How to determine if the button is pressed or not in L4 Dope?

Norman Feske nf2 at inf.tu-dresden.de
Thu Jun 26 12:46:50 CEST 2008


Hi Lynette,

> Thanks for your advice. I already read dope-users-guide.txt and vscrtest.c
> and use button event. The application uses ffmpeg to watch video in L4 dope.
> 
> 
> Right now, I am writing the pause function but there is a button problem
> occurred. The sequence is that user presses play button and a new window pop
> out with video and two buttons (pause, exit) in it. When the video is shown,
> the pause or exit button event doesn't work until the video finished.
> Because I use while loop to read the video frame after set up the window,
> the button event have to wait for the while loop finished.
> 
> I have tried using thread to synchronize the event but I failed. Now, I try
> to find out the way to  determine if the button is pressed or not and put
> the if conditional within while loop. Or maybe I was wrong. Does anyone know
> how to solve it? Thanks.

Thank you for this more detailed description. Now I see the problem.
Generally, as you guessed right, you can request the state of a button
by using the 'dope_req' function. For example, to request the state of
your pause button, you may do the following:

  char buf[8];
  dope_req(app_id, buf, sizeof(buf), "pause.state");

The result is either the ascii string "0" (button not pressed) or "1"
(button is pressed). However, as you have noticed, DOpE never returns
the "1". The reason is that DOpE only lets the user press a button
after the application associated an event handler for the button via
the 'dope_bind' function. So the button is not press-able (the button
does not change its visual state when you click on it anyway).
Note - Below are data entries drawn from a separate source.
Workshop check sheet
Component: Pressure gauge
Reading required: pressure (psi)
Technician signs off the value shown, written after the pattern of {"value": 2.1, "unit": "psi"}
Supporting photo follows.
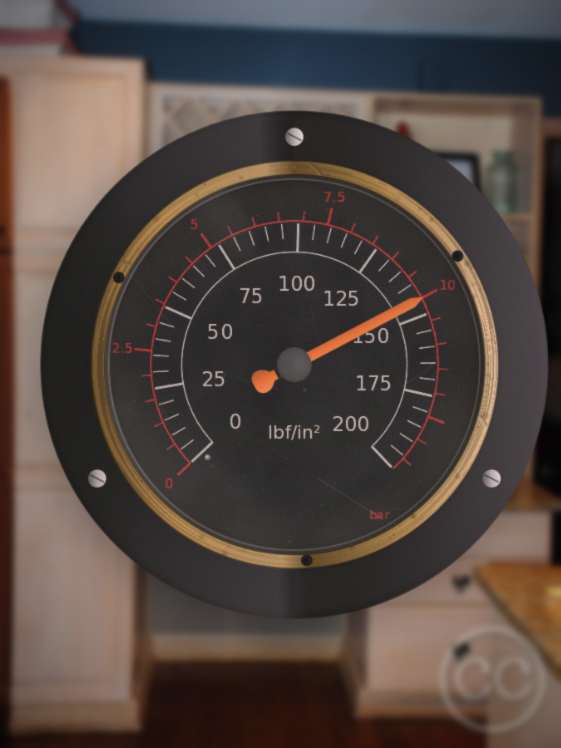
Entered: {"value": 145, "unit": "psi"}
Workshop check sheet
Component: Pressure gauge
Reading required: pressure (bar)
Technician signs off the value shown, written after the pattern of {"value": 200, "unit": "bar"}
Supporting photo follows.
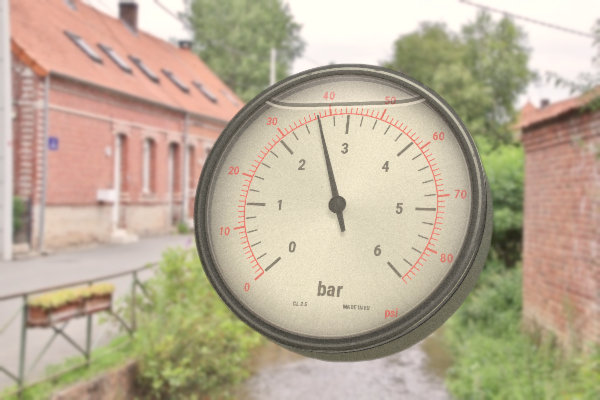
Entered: {"value": 2.6, "unit": "bar"}
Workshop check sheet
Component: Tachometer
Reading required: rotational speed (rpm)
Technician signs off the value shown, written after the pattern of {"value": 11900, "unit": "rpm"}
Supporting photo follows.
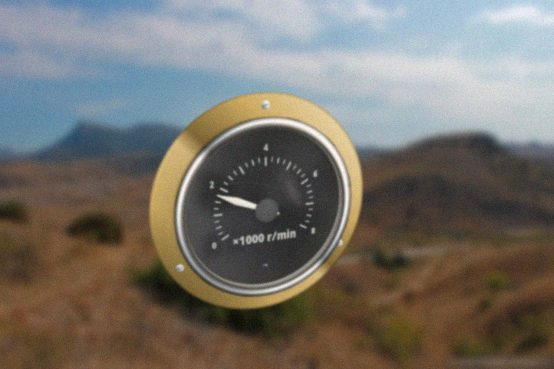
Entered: {"value": 1750, "unit": "rpm"}
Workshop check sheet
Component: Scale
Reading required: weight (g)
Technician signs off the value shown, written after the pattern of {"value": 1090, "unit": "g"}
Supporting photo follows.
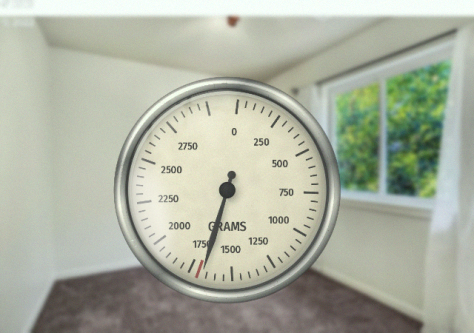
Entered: {"value": 1675, "unit": "g"}
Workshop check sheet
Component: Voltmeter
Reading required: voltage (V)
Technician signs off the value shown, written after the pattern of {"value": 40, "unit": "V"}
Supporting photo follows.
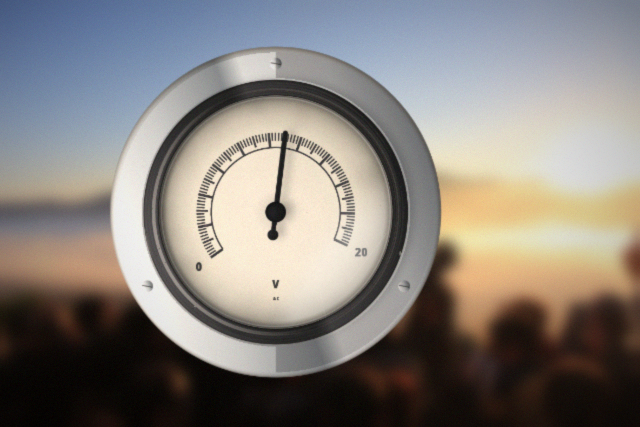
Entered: {"value": 11, "unit": "V"}
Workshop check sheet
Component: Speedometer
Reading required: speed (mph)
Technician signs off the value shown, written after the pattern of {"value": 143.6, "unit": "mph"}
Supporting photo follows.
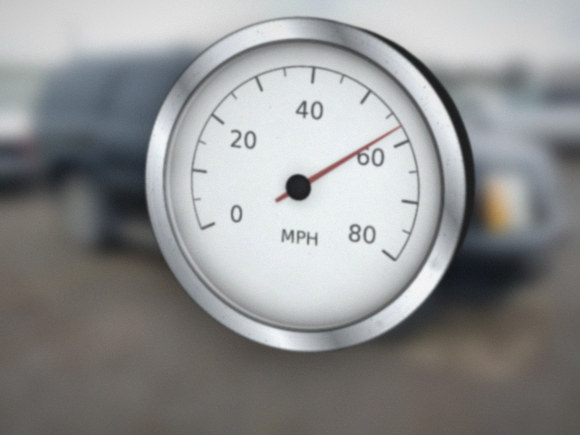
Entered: {"value": 57.5, "unit": "mph"}
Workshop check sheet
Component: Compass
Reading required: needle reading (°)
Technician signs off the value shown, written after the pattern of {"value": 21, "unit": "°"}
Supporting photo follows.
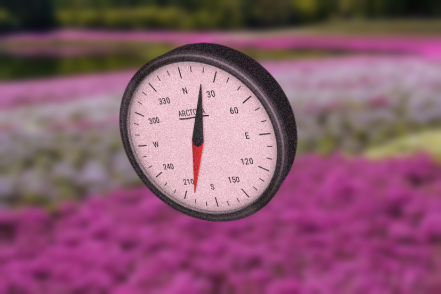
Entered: {"value": 200, "unit": "°"}
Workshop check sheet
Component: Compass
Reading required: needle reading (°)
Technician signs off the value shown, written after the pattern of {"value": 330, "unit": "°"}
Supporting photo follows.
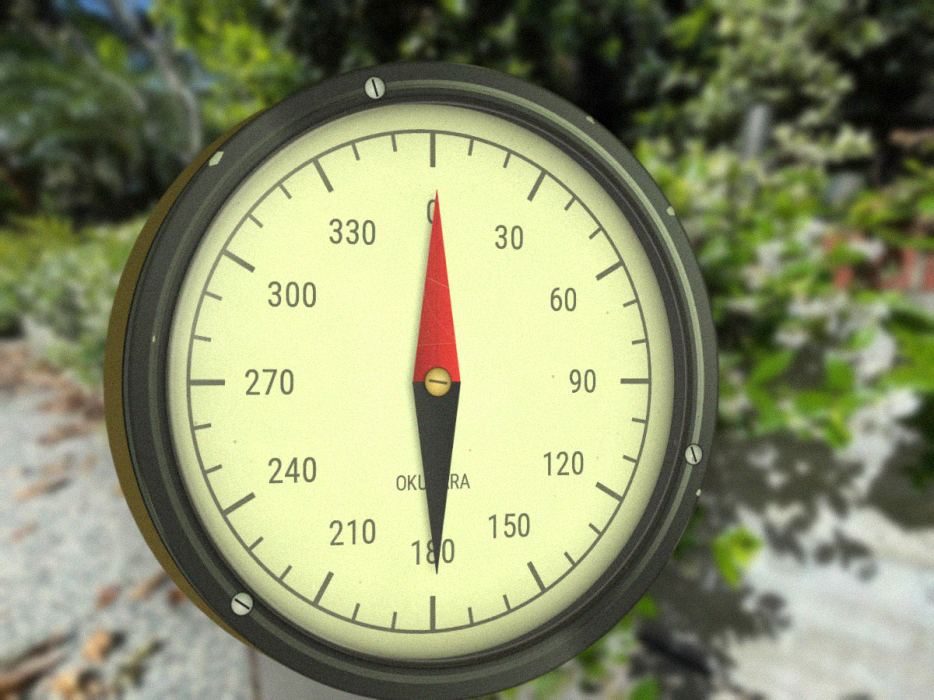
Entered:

So we
have to tell DOpE somehow that we want the button to be press-able.
To achive this, you can just call the bind-method of the button widget
and leave the bind-argument string empty:

  dope_cmd(app_id, "pause.bind(\"commit\", \"\")");

BTW, this mechanism is also internally used by 'dope_bind',
which specifies the information about the callback function
as bind argument.

Now we have signaled interest in commit events for the pause button
and DOpE will give the proper visual feedback on mouse clicks
and it will return a "1" when you request the "state" attribute.

As a reference, I have used the following code for testing:

In the main function:

  dope_cmd(app_id, "pause = new Button(-text Pause)");
  dope_cmd(app_id, "mg.place(pause, -column 1 -row 101)");
  dope_cmd(app_id, "pause.bind(\"commit\", \"\")");

  dope_cmd(app_id, "spin = new Button(-text Spin)");
  dope_cmd(app_id, "mg.place(spin, -column 1 -row 100)");
  dope_bind(app_id, "spin", "commit", spin_callback, (void *)0);

The callback function for the spin button:

  static void spin_callback(dope_event *e, void *arg) {
    char buf[8];
    while (1) {
      dope_req(app_id, buf, sizeof(buf), "pause.state");
      printf("%s\n", buf);
    }
  }

You mentioned that you already tried using a separate worker
thread for decoding the video. I think this solution would
be more elegant than performing long-taking computations
from within an event callback function. Generally, a callback
function should only trigger a state change of the application
and immediately return. It should never perform long-taking
operations or even implement a custom event loop ;-)
For the clarity of your application, it may be worthwhile for
you to try again your worker-thread idea.